History

Nazi Germany
- Name: U-145
- Ordered: 25 September 1939
- Builder: Deutsche Werke, Kiel
- Yard number: 274
- Laid down: 29 March 1940
- Launched: 21 September 1940
- Commissioned: 16 October 1940
- Fate: Surrendered on 5 May 1945; sunk as part of Operation Deadlight on 22 December 1945

General characteristics
- Class & type: Type IID coastal submarine
- Displacement: 314 t (309 long tons) surfaced; 364 t (358 long tons) submerged;
- Length: 43.97 m (144 ft 3 in) o/a; 29.80 m (97 ft 9 in) pressure hull;
- Beam: 4.92 m (16 ft 2 in) (o/a); 4.00 m (13 ft 1 in) (pressure hull);
- Height: 8.40 m (27 ft 7 in)
- Draught: 3.93 m (12 ft 11 in)
- Installed power: 700 PS (510 kW; 690 bhp) (diesels); 410 PS (300 kW; 400 shp) (electric);
- Propulsion: 2 shafts; 2 × diesel engines; 2 × electric motors;
- Speed: 12.7 knots (23.5 km/h; 14.6 mph) surfaced; 7.4 knots (13.7 km/h; 8.5 mph) submerged;
- Range: 3,450 nmi (6,390 km; 3,970 mi) at 12 knots (22 km/h; 14 mph) surfaced; 56 nmi (104 km; 64 mi) at 4 knots (7.4 km/h; 4.6 mph) submerged;
- Test depth: 80 m (260 ft)
- Complement: 3 officers, 22 men
- Armament: 3 × 53.3 cm (21 in) torpedo tubes; 5 × torpedoes or up to 12 TMA or 18 TMB mines; 1 × 2 cm (0.79 in) C/30 anti-aircraft gun;

Service record
- Part of: 1st U-boat Flotilla; 16 October - 18 December 1940; 22nd U-boat Flotilla; 19 December 1940 - 5 May 1945;
- Identification codes: M 26 997
- Commanders: Oblt.z.S. Heinrich Driver; 16 October - 18 December 1940; Kptlt. Rudolf Franzius; 19 December 1940 - 21 October 1941; Oblt.z.S. Heinz Schomburg; 22 October - 25 November 1941; Oblt.z.S. Reimar Ziesmer; 26 November 1941 - 14 December 1942; Lt.z.S. / Oblt.z.S. Otto Hübschen; 15 December 1942 - 12 March 1944; Oblt.z.S. Horst Dieter Hübsch; 13 March - 26 November 1944; Oblt.z.S. Friederich-Karl Görner; 27 November 1944 - 5 May 1945;
- Operations: 3 patrols:; 1st patrol:; 18 June - 6 July 1941; 2nd patrol:; 14 – 29 July 1941; 3rd patrol:; 9 – 28 August 1941;
- Victories: None

= German submarine U-145 (1940) =

German World War II submarine

German submarine U-145 was a Type IID U-boat of Nazi Germany's Kriegsmarine during World War II. She was laid down on 29 March 1940 at Deutsche Werke in Kiel as yard number 274, launched on 21 September and commissioned under the command of Oberleutnant zur See Heinrich Driver.

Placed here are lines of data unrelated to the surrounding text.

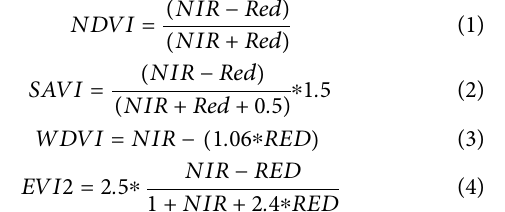
Frontiers in Remote Sensing |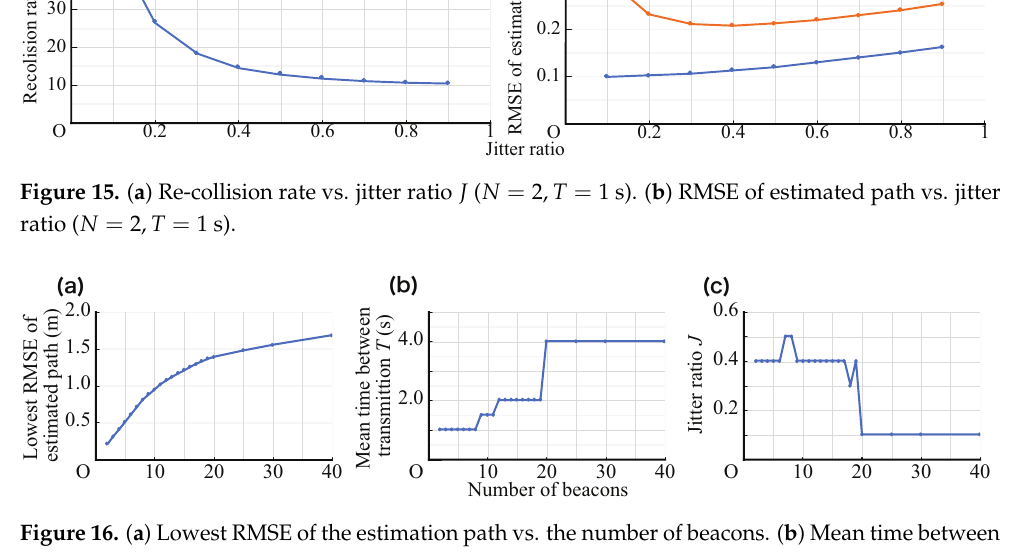
Figure 16. ( a ) Lowest RMSE of the estimation path vs. the number of beacons. ( b ) Mean time between transmissions T that achieved the lowest RMSE, which is shown in Figure 16a. ( c ) Jitter ratio J that achieved the lowest RMSE, which is shown in Figure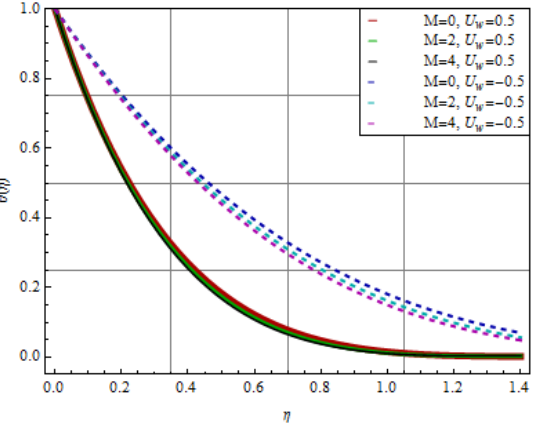
Fig. 16: The temperature distribution for alumina-sodium alginate nanofluid for different values of unsteadiness and wall transpiration parameters with M = 1, ε = 0, λ = 1, Pr = 6.2, ϕ =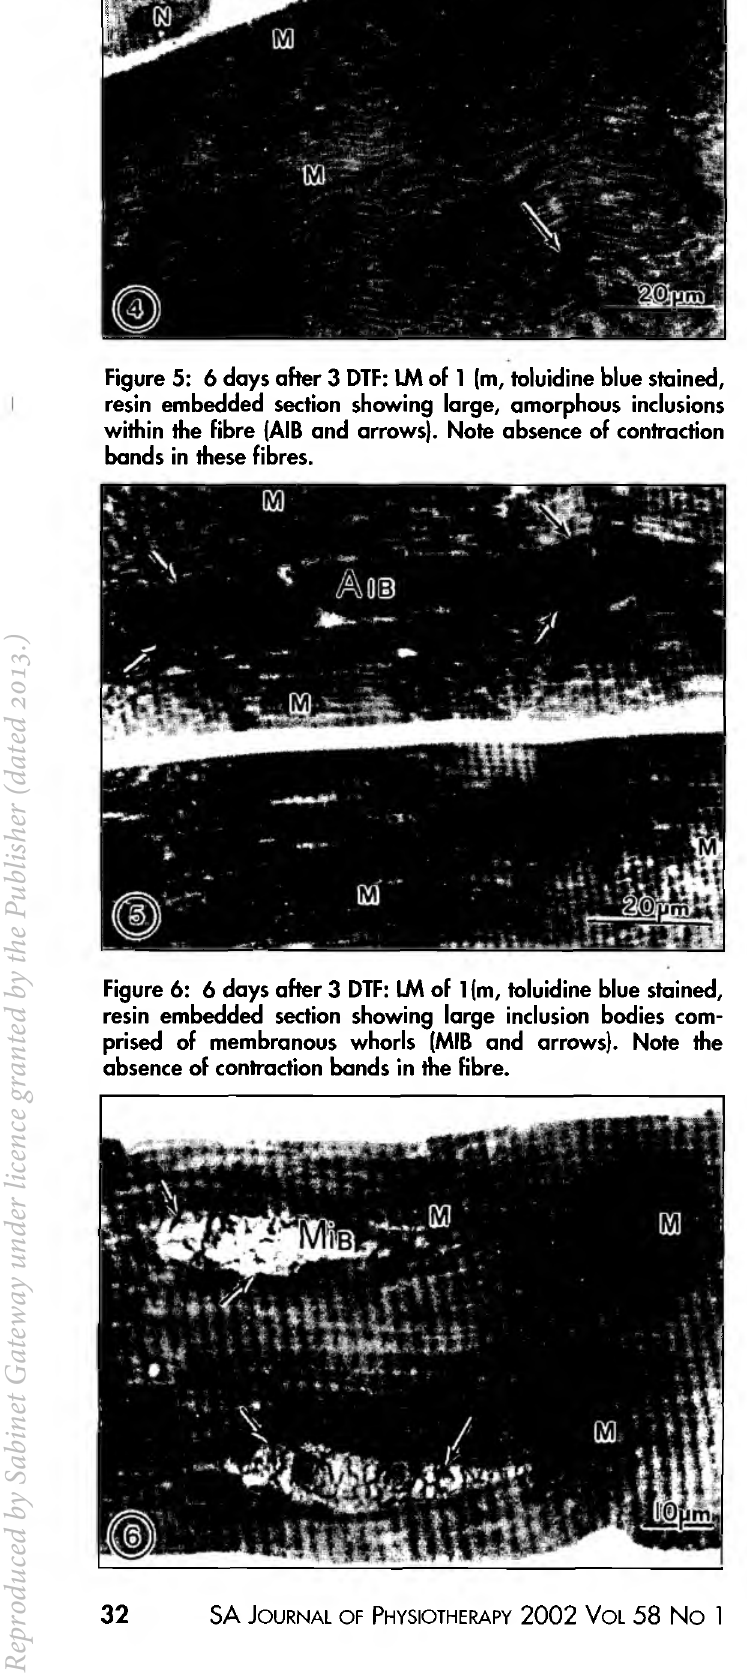
Figure 4: 48 hours after 1 DTF: LM of 1 (m, toluidine blue stained, resin embedded section showing occasional peripheral and internal contraction bands involving up to 4 sarcomeres (arrowed). N = nucleus.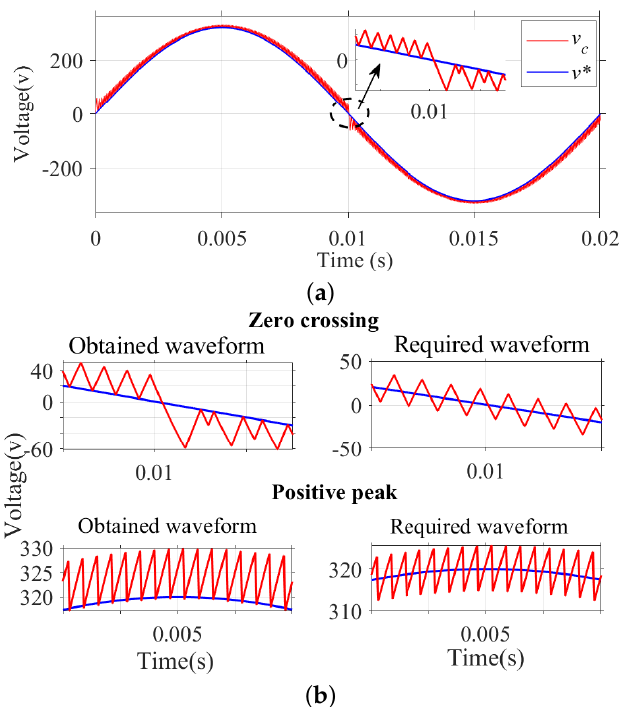
Figure 5. ( a ) Variation of v c , v ∗ over one cycle of reference signal. ( b ) Variation of v c along with their ideally required waveshape near zero crossings and near the positive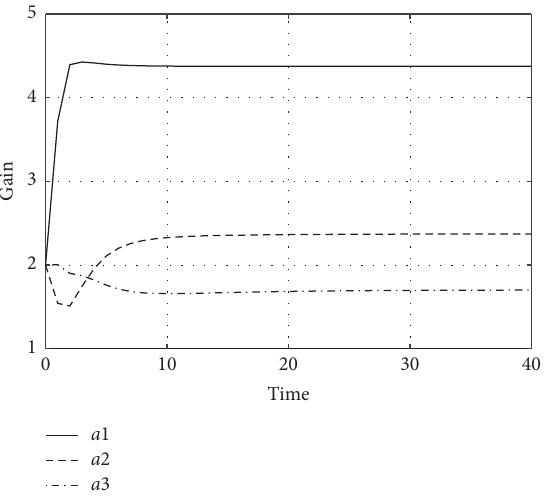
Figure 3: Gain trajectory of system without communication delay.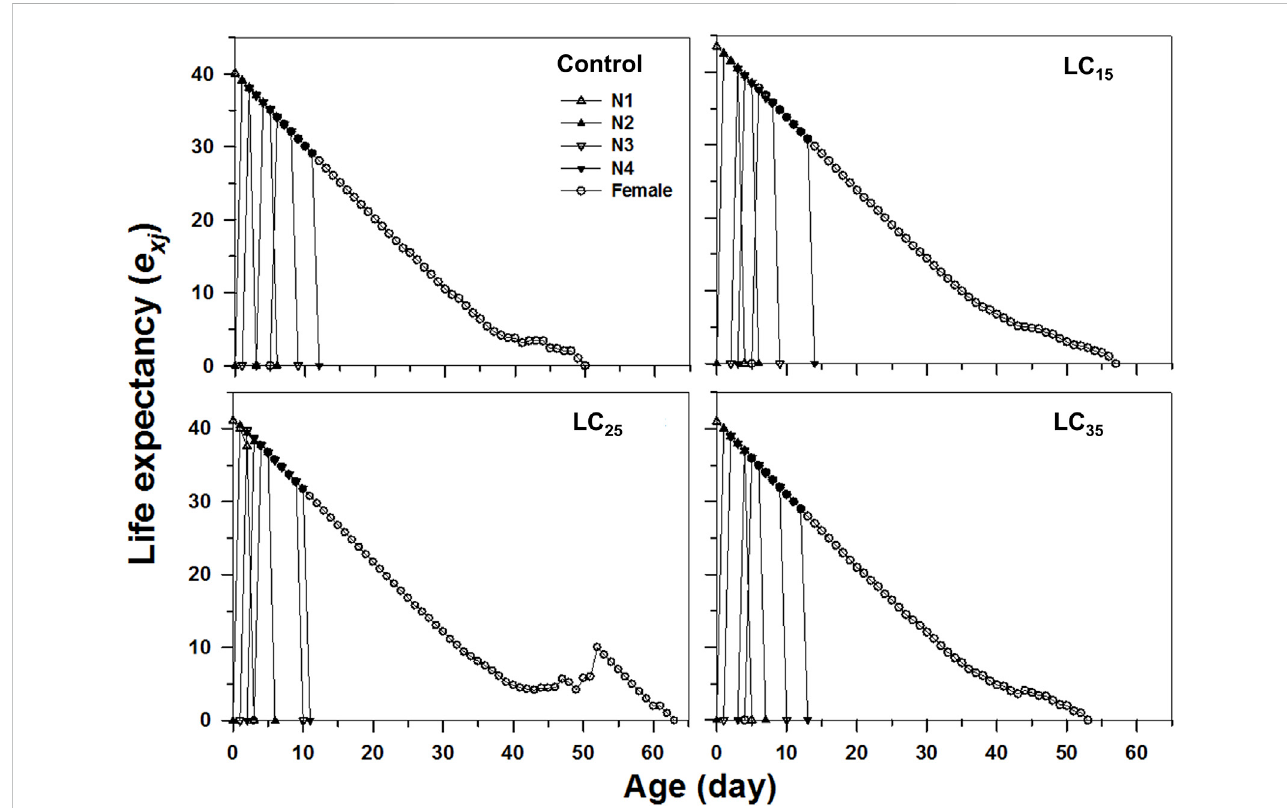
FIGURE 4 Age-stage-specifc life expectancy ( e xj ) of Metopolophium dirhodum individuals of the F1 generation under control conditions, treated with 50 mg/L of imidacloprid (LC 15 ), 100 mg/L of imidacloprid (LC 25 ) and 200 mg/L of imidacloprid (LC 35 ).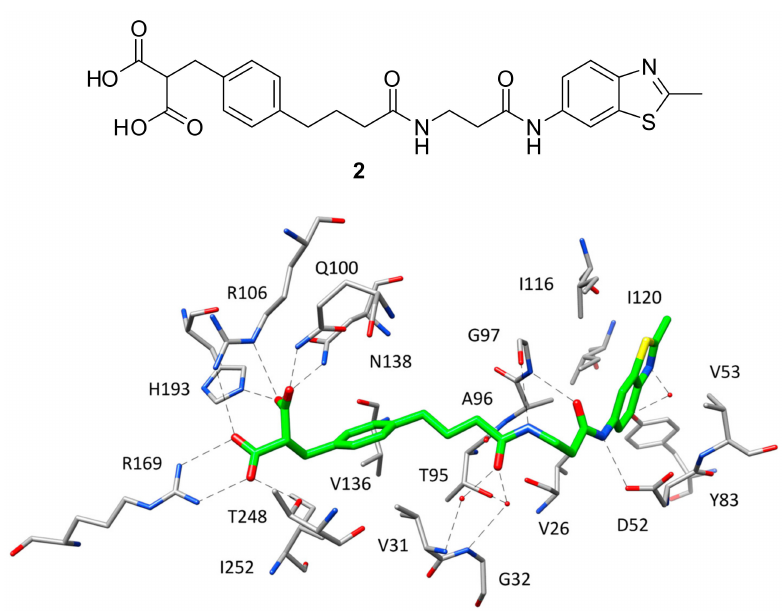
Figure 2. Chemical structure of 2 and X-ray structure of h LDH5 in complex with 2 (PDB code 4AJP). The active site residues interacting with the inhibitor are shown and the ligand–protein H-bonds are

Her service was carried out, first with the 1st U-boat Flotilla then the 22nd flotilla; she stayed with the latter organization for most of her career.

==Design==
German Type IID submarines were enlarged versions of the original Type IIs. U-145 had a displacement of 314 t when at the surface and 364 t while submerged. Officially, the standard tonnage was 250 LT, however. The U-boat had a total length of 43.97 m, a pressure hull length of 29.80 m, a beam of 4.92 m, a height of 8.40 m, and a draught of 3.93 m. The submarine was powered by two MWM RS 127 S four-stroke, six-cylinder diesel engines of 700 PS for cruising, two Siemens-Schuckert PG VV 322/36 double-acting electric motors producing a total of 410 PS for use while submerged. She had two shafts and two 0.85 m propellers. The boat was capable of operating at depths of up to 80–150 m.

The submarine had a maximum surface speed of 12.7 kn and a maximum submerged speed of 7.4 kn. When submerged, the boat could operate for 35–42 nmi at 4 kn; when surfaced, she could travel 3800 nmi at 8 kn. U-145 was fitted with three 53.3 cm torpedo tubes at the bow, five torpedoes or up to twelve Type A torpedo mines, and a 2 cm anti-aircraft gun. The boat had a complement of 25.

== Operational career==
U-145 did not sink or damage any ships, but she conducted three war patrols all in 1941.